Put the entries below into a two-column CSV headed "entry" and "classification", with one row per entry and each value in a single quoted field whose line breaks are replaced by spaces. Omit the pictures.

###

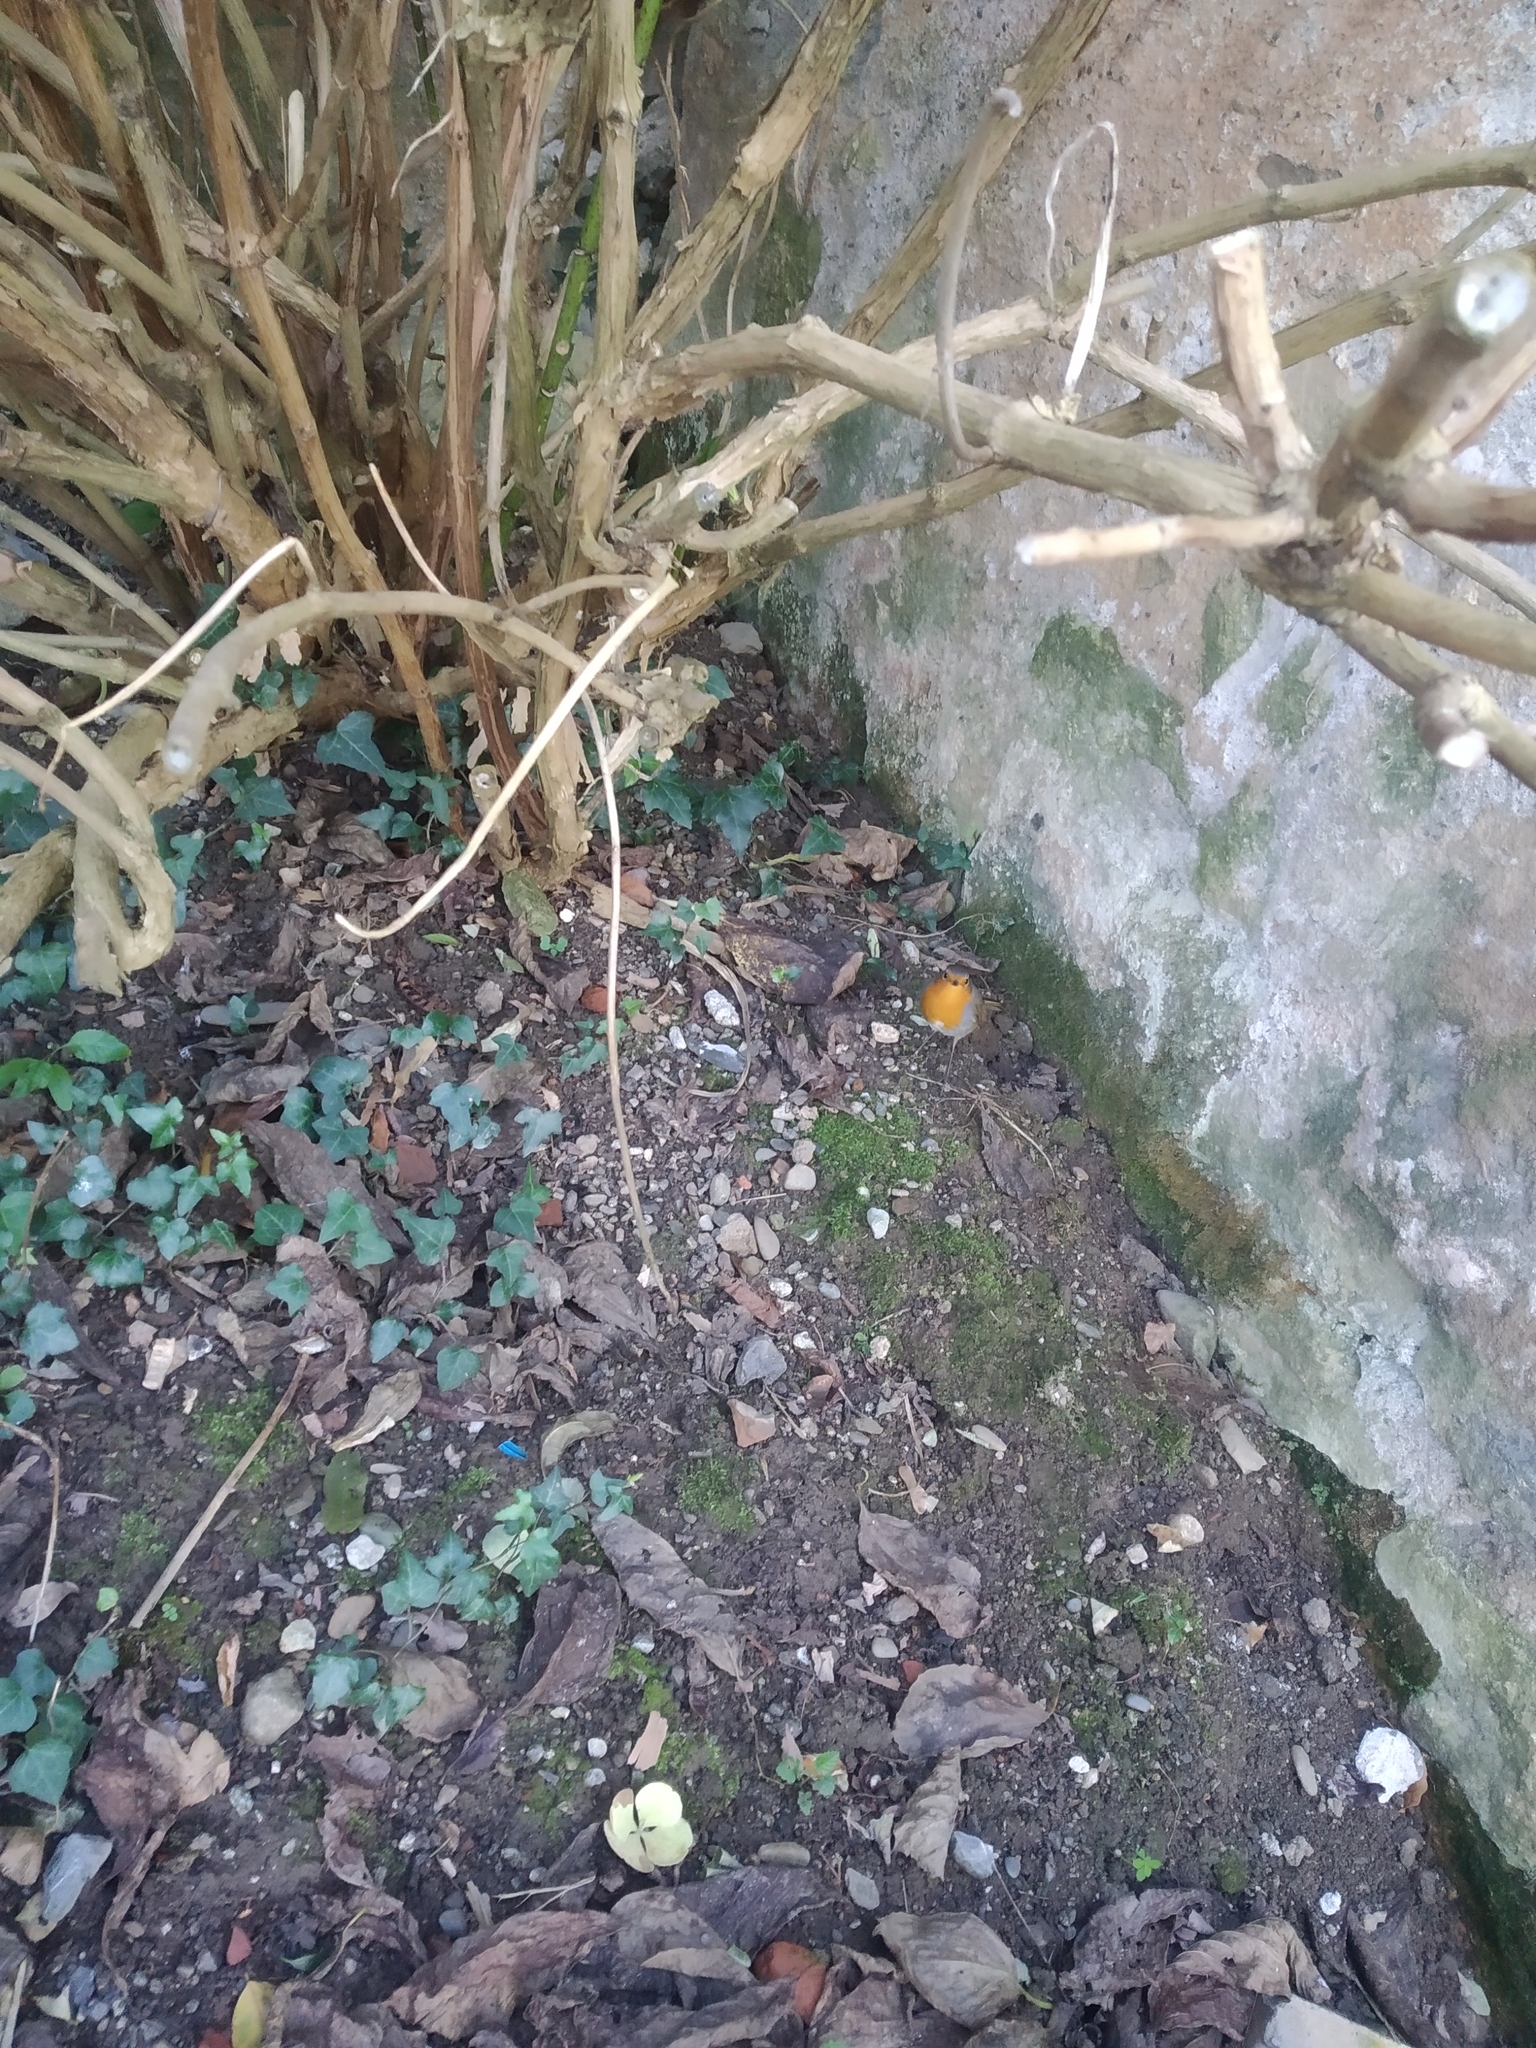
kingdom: Animalia
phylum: Chordata
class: Aves
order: Passeriformes
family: Muscicapidae
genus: Erithacus
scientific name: Erithacus rubecula
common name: European robin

###

▶ _Reply to the task_:
entry,classification
"kingdom:","Animalia"
"phylum:","Chordata"
"class:","Aves"
"order:","Passeriformes"
"family:","Muscicapidae"
"genus:","Erithacus"
"scientific name:","Erithacus rubecula"
"common name:","European robin"